**Dataset records:**
****

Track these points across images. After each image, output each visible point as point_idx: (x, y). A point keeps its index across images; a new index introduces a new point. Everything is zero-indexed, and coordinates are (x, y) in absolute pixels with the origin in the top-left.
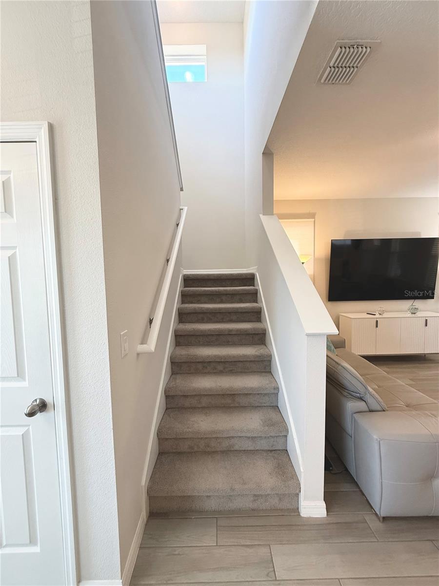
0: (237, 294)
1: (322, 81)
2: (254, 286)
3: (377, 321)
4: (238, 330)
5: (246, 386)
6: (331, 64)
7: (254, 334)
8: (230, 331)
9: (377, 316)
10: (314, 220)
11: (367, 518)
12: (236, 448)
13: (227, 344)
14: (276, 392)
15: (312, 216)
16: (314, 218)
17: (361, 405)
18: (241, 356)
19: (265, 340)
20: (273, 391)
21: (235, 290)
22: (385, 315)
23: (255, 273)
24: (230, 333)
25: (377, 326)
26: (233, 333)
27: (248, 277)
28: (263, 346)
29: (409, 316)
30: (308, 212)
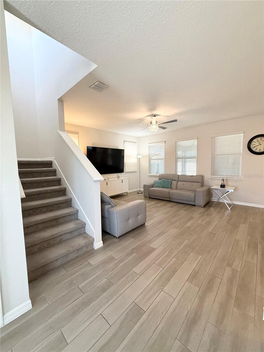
0: (43, 172)
1: (91, 87)
2: (52, 168)
3: (107, 182)
4: (51, 190)
5: (63, 213)
6: (95, 84)
7: (60, 191)
8: (47, 190)
9: (107, 180)
10: (78, 135)
11: (114, 240)
12: (64, 239)
13: (45, 198)
14: (77, 212)
15: (77, 133)
16: (78, 134)
17: (110, 206)
18: (56, 201)
19: (66, 193)
20: (76, 212)
21: (43, 170)
22: (109, 180)
23: (53, 161)
24: (46, 192)
25: (107, 185)
26: (48, 192)
27: (49, 163)
28: (65, 196)
29: (117, 179)
30: (75, 131)
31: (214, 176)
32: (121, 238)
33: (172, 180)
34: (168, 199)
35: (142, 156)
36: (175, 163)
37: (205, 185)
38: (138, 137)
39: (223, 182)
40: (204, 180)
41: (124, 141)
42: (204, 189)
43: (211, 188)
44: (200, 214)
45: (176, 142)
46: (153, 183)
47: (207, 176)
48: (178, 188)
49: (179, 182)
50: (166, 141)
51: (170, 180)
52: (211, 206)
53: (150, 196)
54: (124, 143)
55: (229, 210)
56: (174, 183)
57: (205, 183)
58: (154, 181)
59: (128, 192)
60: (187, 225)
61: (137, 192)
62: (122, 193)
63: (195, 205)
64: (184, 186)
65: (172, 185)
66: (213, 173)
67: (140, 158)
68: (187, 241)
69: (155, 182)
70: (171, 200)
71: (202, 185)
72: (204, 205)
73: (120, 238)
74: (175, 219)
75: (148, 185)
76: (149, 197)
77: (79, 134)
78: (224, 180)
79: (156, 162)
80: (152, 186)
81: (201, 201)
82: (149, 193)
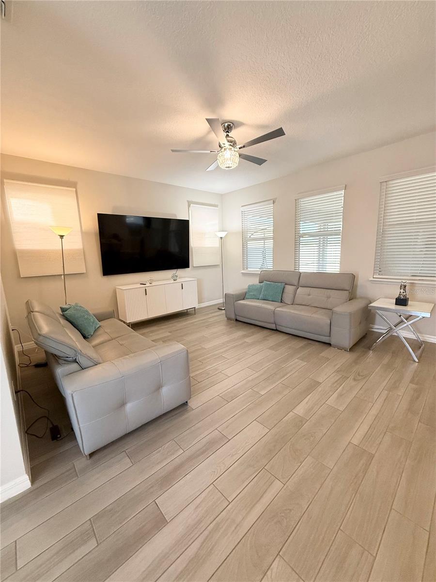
3: (146, 290)
9: (147, 285)
10: (75, 189)
15: (72, 184)
25: (146, 294)
29: (172, 282)
30: (67, 179)
31: (382, 275)
32: (96, 457)
33: (286, 284)
34: (273, 327)
35: (226, 233)
36: (294, 246)
37: (358, 296)
38: (222, 195)
39: (402, 291)
40: (357, 286)
41: (188, 202)
42: (355, 306)
43: (371, 305)
44: (338, 371)
45: (296, 200)
46: (245, 291)
47: (365, 275)
48: (297, 301)
49: (300, 288)
50: (276, 198)
51: (280, 284)
52: (369, 348)
53: (237, 317)
54: (189, 206)
55: (415, 361)
56: (289, 289)
57: (359, 292)
58: (249, 286)
59: (197, 306)
60: (295, 411)
61: (217, 307)
62: (187, 310)
63: (330, 344)
64: (310, 297)
65: (285, 295)
66: (380, 267)
67: (221, 238)
68: (278, 485)
69: (251, 288)
70: (279, 328)
71: (352, 297)
72: (351, 346)
73: (93, 457)
74: (269, 389)
75: (233, 295)
76: (236, 320)
77: (78, 186)
78: (405, 286)
79: (259, 244)
80: (243, 296)
81: (345, 335)
82: (234, 310)
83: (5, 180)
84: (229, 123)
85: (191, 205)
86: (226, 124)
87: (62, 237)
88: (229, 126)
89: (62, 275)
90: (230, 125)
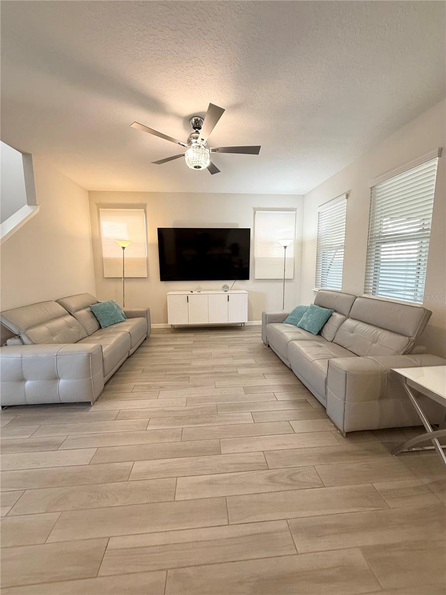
3: (188, 297)
10: (143, 210)
15: (143, 206)
25: (188, 301)
30: (140, 203)
33: (335, 311)
38: (304, 196)
41: (254, 209)
45: (372, 189)
49: (348, 319)
50: (350, 191)
51: (329, 310)
54: (255, 214)
64: (352, 335)
70: (292, 368)
75: (266, 315)
76: (269, 346)
77: (148, 207)
82: (266, 334)
83: (100, 209)
84: (196, 118)
85: (257, 212)
86: (193, 120)
87: (124, 248)
88: (196, 121)
89: (122, 278)
90: (197, 119)
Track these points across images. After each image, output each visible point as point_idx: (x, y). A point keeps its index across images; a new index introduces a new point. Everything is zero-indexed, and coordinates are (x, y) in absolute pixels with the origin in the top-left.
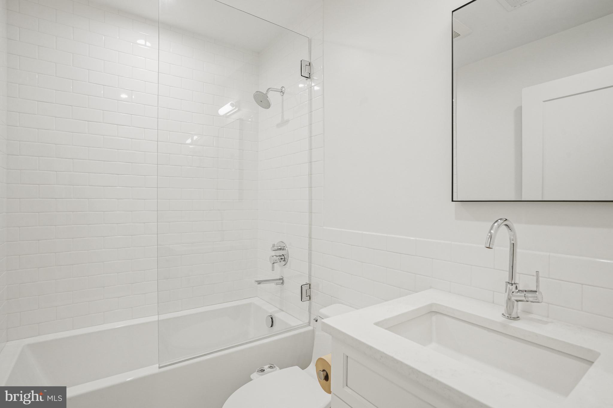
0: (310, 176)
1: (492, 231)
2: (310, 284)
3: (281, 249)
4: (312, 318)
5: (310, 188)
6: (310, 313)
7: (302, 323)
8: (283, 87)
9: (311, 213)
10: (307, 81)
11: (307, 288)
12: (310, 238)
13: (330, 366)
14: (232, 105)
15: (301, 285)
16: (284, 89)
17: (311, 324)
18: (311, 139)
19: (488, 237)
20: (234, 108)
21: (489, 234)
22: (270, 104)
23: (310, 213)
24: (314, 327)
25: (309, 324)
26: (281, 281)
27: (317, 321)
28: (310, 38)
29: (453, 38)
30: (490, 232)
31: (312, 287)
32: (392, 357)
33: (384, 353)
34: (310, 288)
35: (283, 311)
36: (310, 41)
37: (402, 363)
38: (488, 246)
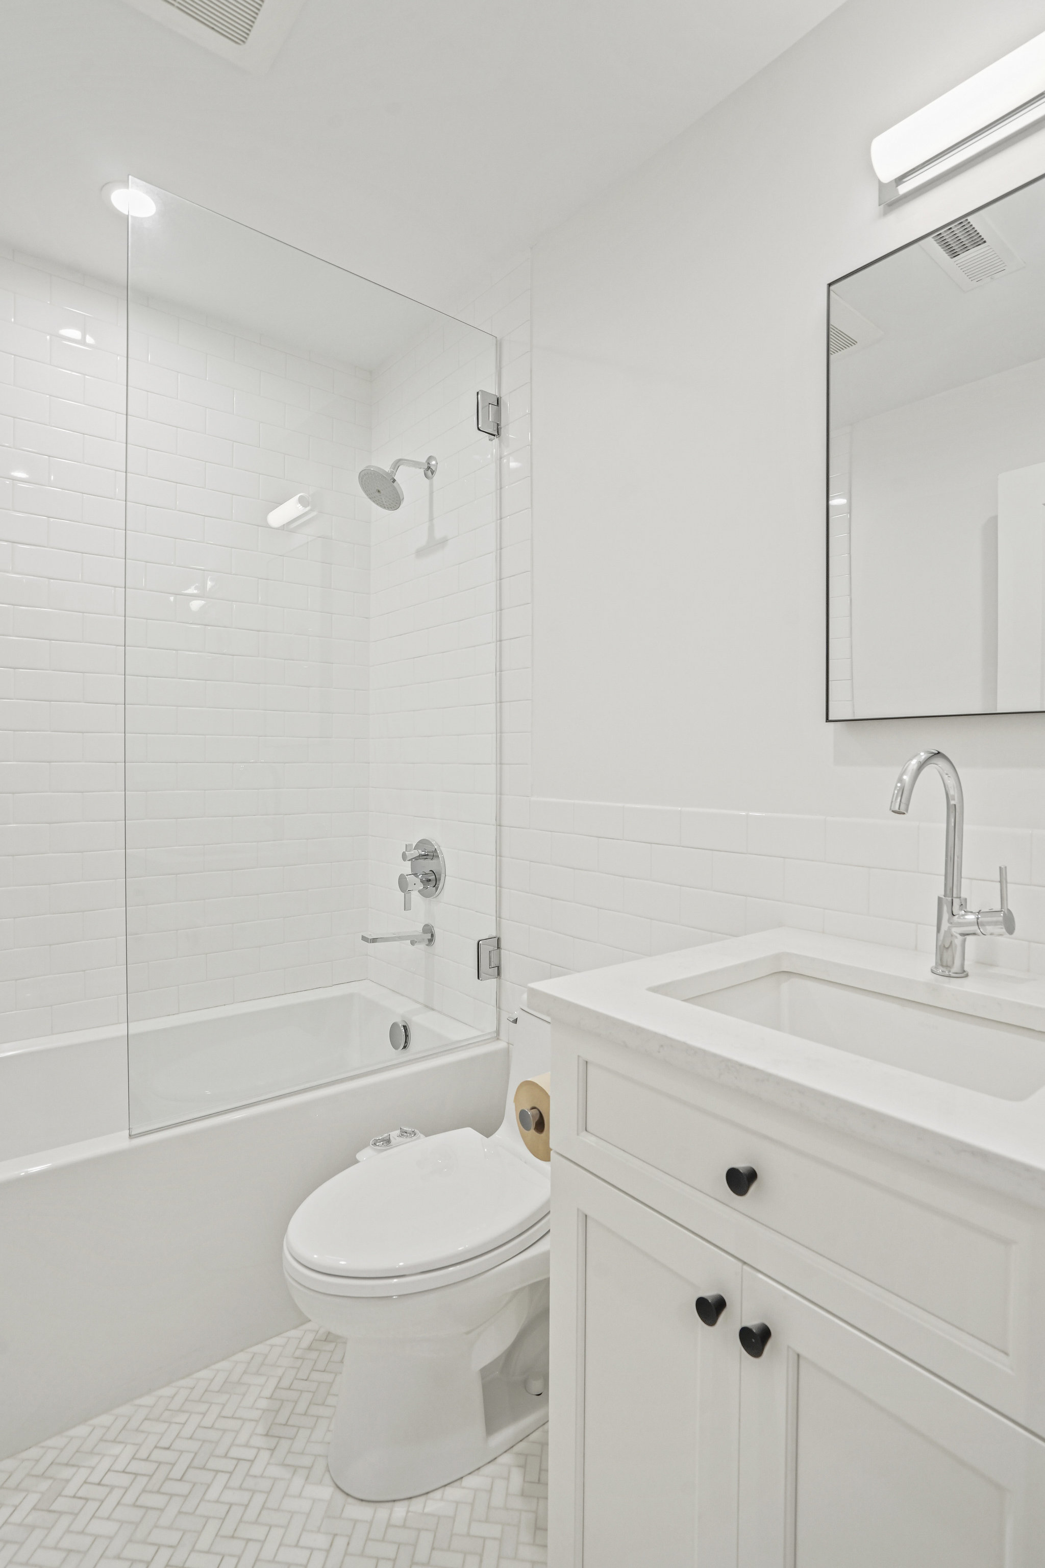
0: (498, 673)
1: (905, 777)
2: (499, 940)
3: (428, 857)
4: (505, 1016)
5: (498, 704)
6: (499, 1008)
7: (479, 1033)
8: (430, 458)
9: (501, 764)
10: (491, 442)
11: (491, 948)
12: (500, 826)
13: (548, 1096)
14: (302, 501)
15: (476, 942)
16: (434, 463)
17: (503, 1035)
18: (500, 584)
19: (896, 792)
20: (308, 509)
21: (899, 785)
22: (401, 498)
23: (499, 766)
24: (508, 1043)
25: (497, 1035)
26: (430, 935)
27: (515, 1021)
28: (498, 339)
29: (830, 355)
30: (900, 780)
31: (503, 944)
32: (685, 1043)
33: (666, 1037)
34: (498, 948)
35: (433, 1010)
36: (499, 345)
37: (705, 1052)
38: (897, 809)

****

**Work required:**
Only the lines from the start of the records to the one containing "29: (409, 316)" should be repeated, exactly and with both ends kept; drop any pictures.

**Exercise result:**
Track these points across images. After each image, output each visible point as point_idx: (x, y). A point keeps its index across images; a new index introduces a new point. Everything is zero-indexed, and coordinates are (x, y) in absolute pixels with the origin in the top-left.
0: (237, 294)
1: (322, 81)
2: (254, 286)
3: (377, 321)
4: (238, 330)
5: (246, 386)
6: (331, 64)
7: (254, 334)
8: (230, 331)
9: (377, 316)
10: (314, 220)
11: (367, 518)
12: (236, 448)
13: (227, 344)
14: (276, 392)
15: (312, 216)
16: (314, 218)
17: (361, 405)
18: (241, 356)
19: (265, 340)
20: (273, 391)
21: (235, 290)
22: (385, 315)
23: (255, 273)
24: (230, 333)
25: (377, 326)
26: (233, 333)
27: (248, 277)
28: (263, 346)
29: (409, 316)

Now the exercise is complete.